If you work from home, you have the opportunity to design your own office space. No doubt you will want to work in an environment that fosters creativity and enjoyment, but your home office should also be designed to minimise distractions and maximize productivity. Getting this balance will keep your mind and body happy and your business on track.
It’s Your Office
Everyone’s office will be different, depending on a number of factors. Before you set about installing your equipment, or even designing your layout, think about how the space is going to be used. Ask yourself questions like:
- What type of work will I be doing in the office?
- Will colleagues be using the space, or are you the only one working there?
- Will clients be coming around for appointments?
- Are there any other functions for the space?
- Will you be making video or conference calls?
- What equipment do you need?
- How much space do you have available?
Use Your Space Wisely
Your office should be a place of productivity, and this demands a certain amount of privacy. If you have the space, it makes a lot of sense if you can use an entire room for your office. If not, a section of a room is enough, especially if you can somehow make it feel more separate with screens or sliding walls. Of course, you have to work with what you have.
One of the key tips for creating your office space is to maximize natural light. The best way to do this is to position your desk in front of, or adjacent to a window, so that you feel sunlight all through the working day. Increased sunlight has been linked to enhanced mood, sleep and health, as well as improved productivity.
You will also need to supplement natural light with your own lighting. Full spectrum bulbs are great if you are lacking sunlight, and if you are working late then you will need high quality task lights.

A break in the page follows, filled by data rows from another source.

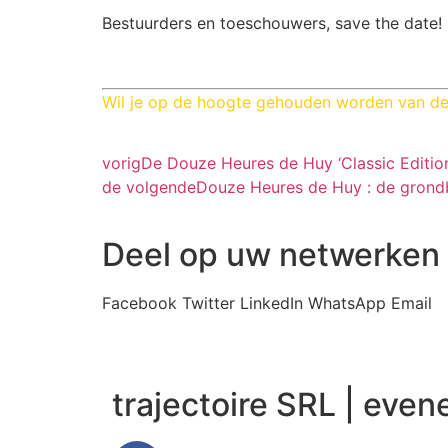
Bestuurders en toeschouwers, save the date! M
Wil je op de hoogte gehouden worden van de
vorig
De Douze Heures de Huy ‘Classic Edition
de volgende
Douze Heures de Huy : de grond
Deel op uw netwerken
Facebook
Twitter
LinkedIn
WhatsApp
Email
trajectoire SRL | ev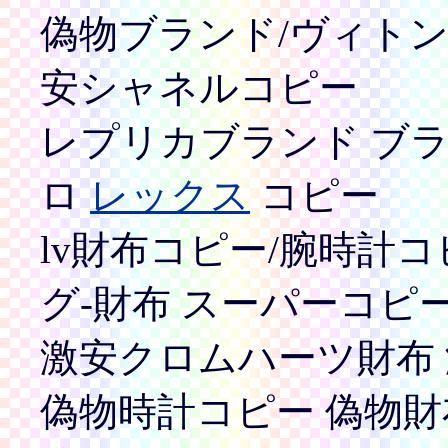
偽物ブランド/ヴィト
安シャネルコピー
レプリカブランド ブ
ロ
レックス
コピー
lv財布コピー/腕時計
グ-財布 スーパーコピ
激安クロムハーツ財布 
偽物時計コピー 偽物財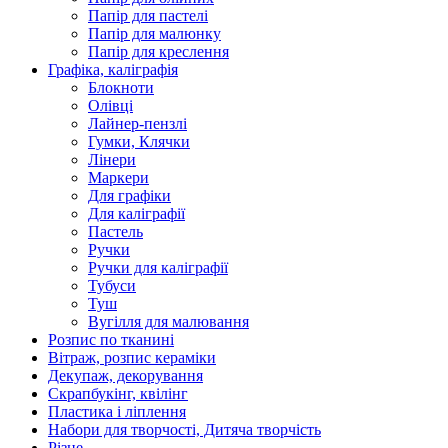
Папір для пастелі
Папір для малюнку
Папір для креслення
Графіка, каліграфія
Блокноти
Олівці
Лайнер-пензлі
Гумки, Клячки
Лінери
Маркери
Для графіки
Для каліграфії
Пастель
Ручки
Ручки для каліграфії
Тубуси
Туш
Вугілля для малювання
Розпис по тканині
Вітраж, розпис кераміки
Декупаж, декорування
Скрапбукінг, квілінг
Пластика і ліплення
Набори для творчості, Дитяча творчість
Різне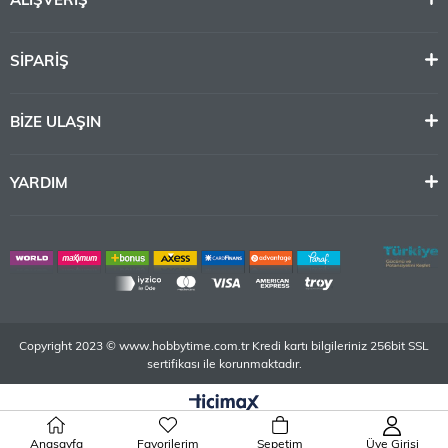
ALIŞVERİŞ
SİPARİŞ
BİZE ULAŞIN
YARDIM
Copyright 2023 © www.hobbytime.com.tr Kredi kartı bilgileriniz 256bit SSL
sertifikası ile korunmaktadır.
Anasayfa
Favorilerim
Sepetim
Üye Girişi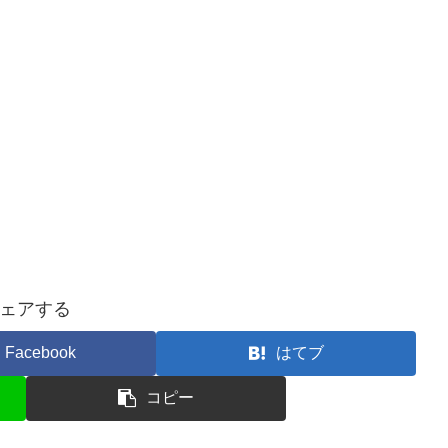
ェアする
Facebook
はてブ
コピー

If you have limited space to use as your office, focus on the necessities, which are usually a chair, and desk for your computer and other work-related items. You can save space with some clever tricks like using filing cabins as the legs of your desk, installing shelves, or having noticeboards built in to the walls.
Ergonomics and Functionality
Most home businesses require high-speed internet. Anything less will cause disruptions and decreases in productivity. Your home office should have decent internet and router, with a dedicated phone line if you will be taking calls. You may also need a printer, scanner and other equipment, as well as plenty of storage.
One of the most important elements of good office design is ergonomics. You need to be comfortable in your office, not only for your day-to-day happiness, but also for your long term health. Sitting at a desk all day can lead to back and spine problems, and a sedentary lifestyle is a major risk factor for illness. So, if you have a job that requires you to be at your computer screen for long hours at a time, such as an architect, a designer or an online poker player, you will definitely want to focus on making your office ergonomic with equipment such as a comfortable chair and wireless mouse. A standing desk is also an excellent choice, so that you do not spend the whole day sitting down.
How Much Is Too Much?
When it comes to décor and adding your own personal touch, it’s important not to overdo it. Research has shown that less clutter will make it easier to think more clearly. Don’t fill your desk with loads of stuff just to make it “personal”, as this could soon cause distraction and frustration.
Instead, keep your desk space clear and make use of wall space to hang pictures and artwork, or inspirational and uplifting imagery and memories from your life. You could also make use of colour, which has been shown time and time again to be linked with mood. The colour green is an excellent choice for an office, as it is neutral and natural, yet soothing and stress-reducing.
It’s your office space, so you can do whatever you want with it! Yet always keep in mind that you have to promote productivity as well as happiness, and that the two are related when it comes to your work life. One of the main problems with working from home is the lack of distinction between work and time off. A well designed office should help you to make this distinction. By defining the space, your mind knows when it is time to work and when it is time to relax.